- Supplied information
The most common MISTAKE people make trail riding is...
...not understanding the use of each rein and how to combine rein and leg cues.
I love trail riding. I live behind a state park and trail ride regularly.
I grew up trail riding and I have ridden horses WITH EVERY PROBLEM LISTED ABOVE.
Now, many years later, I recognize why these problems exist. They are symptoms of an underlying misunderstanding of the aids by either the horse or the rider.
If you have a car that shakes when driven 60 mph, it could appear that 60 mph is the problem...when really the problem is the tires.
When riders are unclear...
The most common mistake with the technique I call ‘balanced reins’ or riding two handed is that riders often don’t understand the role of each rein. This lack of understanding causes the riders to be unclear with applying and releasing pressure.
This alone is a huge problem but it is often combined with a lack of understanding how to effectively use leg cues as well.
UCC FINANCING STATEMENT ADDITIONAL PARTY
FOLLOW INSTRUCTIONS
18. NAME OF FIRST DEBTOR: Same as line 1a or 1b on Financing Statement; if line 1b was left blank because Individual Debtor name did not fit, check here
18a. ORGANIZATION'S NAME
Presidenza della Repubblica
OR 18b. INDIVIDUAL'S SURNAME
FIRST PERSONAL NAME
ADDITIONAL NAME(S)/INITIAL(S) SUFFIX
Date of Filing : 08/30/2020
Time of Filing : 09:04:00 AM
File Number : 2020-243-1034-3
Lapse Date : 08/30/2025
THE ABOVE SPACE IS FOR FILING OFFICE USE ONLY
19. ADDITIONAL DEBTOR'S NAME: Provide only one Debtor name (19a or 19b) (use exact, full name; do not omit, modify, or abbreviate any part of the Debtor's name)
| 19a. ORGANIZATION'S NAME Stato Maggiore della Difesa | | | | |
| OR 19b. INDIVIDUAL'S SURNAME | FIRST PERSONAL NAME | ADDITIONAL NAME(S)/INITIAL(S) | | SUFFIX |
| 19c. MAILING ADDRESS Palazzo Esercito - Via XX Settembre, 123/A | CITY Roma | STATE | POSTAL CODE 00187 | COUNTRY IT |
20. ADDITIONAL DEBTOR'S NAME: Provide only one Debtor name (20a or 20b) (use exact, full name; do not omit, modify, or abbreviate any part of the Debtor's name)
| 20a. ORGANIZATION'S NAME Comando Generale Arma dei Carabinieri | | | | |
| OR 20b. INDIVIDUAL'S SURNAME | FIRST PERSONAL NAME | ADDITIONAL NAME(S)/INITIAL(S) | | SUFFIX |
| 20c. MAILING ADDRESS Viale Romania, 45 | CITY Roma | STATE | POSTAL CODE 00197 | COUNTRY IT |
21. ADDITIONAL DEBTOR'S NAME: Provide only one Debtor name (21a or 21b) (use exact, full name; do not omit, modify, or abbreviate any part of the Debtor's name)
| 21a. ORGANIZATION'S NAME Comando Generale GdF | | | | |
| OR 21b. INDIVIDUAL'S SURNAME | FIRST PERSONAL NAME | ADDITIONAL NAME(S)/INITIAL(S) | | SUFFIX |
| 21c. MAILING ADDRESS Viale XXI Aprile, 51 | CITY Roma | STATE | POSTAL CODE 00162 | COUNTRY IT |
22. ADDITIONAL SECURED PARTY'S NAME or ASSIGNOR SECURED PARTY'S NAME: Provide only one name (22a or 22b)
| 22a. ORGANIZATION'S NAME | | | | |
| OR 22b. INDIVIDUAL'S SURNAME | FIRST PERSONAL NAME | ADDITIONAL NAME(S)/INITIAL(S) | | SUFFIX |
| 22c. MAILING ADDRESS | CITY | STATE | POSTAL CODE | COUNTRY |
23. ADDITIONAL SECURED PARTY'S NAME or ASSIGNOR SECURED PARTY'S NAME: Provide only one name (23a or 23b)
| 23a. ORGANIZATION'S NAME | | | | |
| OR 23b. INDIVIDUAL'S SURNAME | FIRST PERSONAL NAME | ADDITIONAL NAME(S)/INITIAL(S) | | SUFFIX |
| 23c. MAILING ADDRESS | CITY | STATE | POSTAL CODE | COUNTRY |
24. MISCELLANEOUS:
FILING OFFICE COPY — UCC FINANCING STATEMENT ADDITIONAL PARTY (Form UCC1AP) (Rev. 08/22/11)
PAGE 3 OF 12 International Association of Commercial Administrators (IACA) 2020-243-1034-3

--

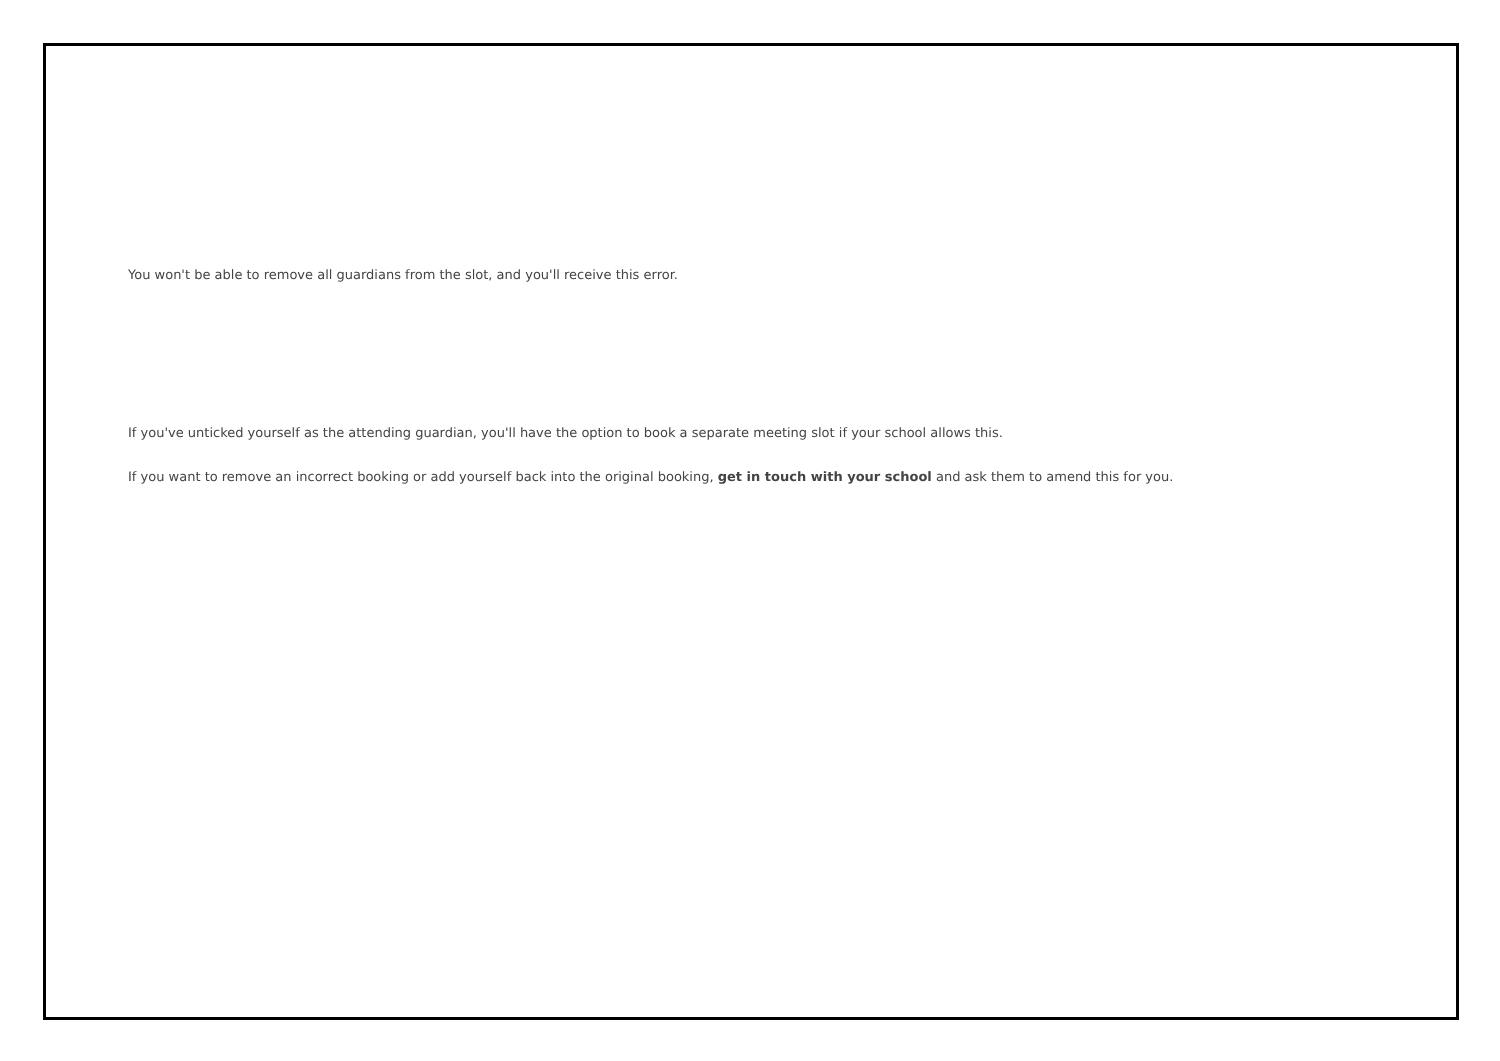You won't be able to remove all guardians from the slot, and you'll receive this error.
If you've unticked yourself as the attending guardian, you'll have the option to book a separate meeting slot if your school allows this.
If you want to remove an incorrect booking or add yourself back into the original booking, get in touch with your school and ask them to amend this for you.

- Task instructions
Your answer should be the lines above from the one containing "The most common MISTAKE people" through the one containing "FOLLOW INSTRUCTIONS", copied exactly and with both ends kept.

- Answer to this task
The most common MISTAKE people make trail riding is...
...not understanding the use of each rein and how to combine rein and leg cues.
I love trail riding. I live behind a state park and trail ride regularly.
I grew up trail riding and I have ridden horses WITH EVERY PROBLEM LISTED ABOVE.
Now, many years later, I recognize why these problems exist. They are symptoms of an underlying misunderstanding of the aids by either the horse or the rider.
If you have a car that shakes when driven 60 mph, it could appear that 60 mph is the problem...when really the problem is the tires.
When riders are unclear...
The most common mistake with the technique I call ‘balanced reins’ or riding two handed is that riders often don’t understand the role of each rein. This lack of understanding causes the riders to be unclear with applying and releasing pressure.
This alone is a huge problem but it is often combined with a lack of understanding how to effectively use leg cues as well.
UCC FINANCING STATEMENT ADDITIONAL PARTY
FOLLOW INSTRUCTIONS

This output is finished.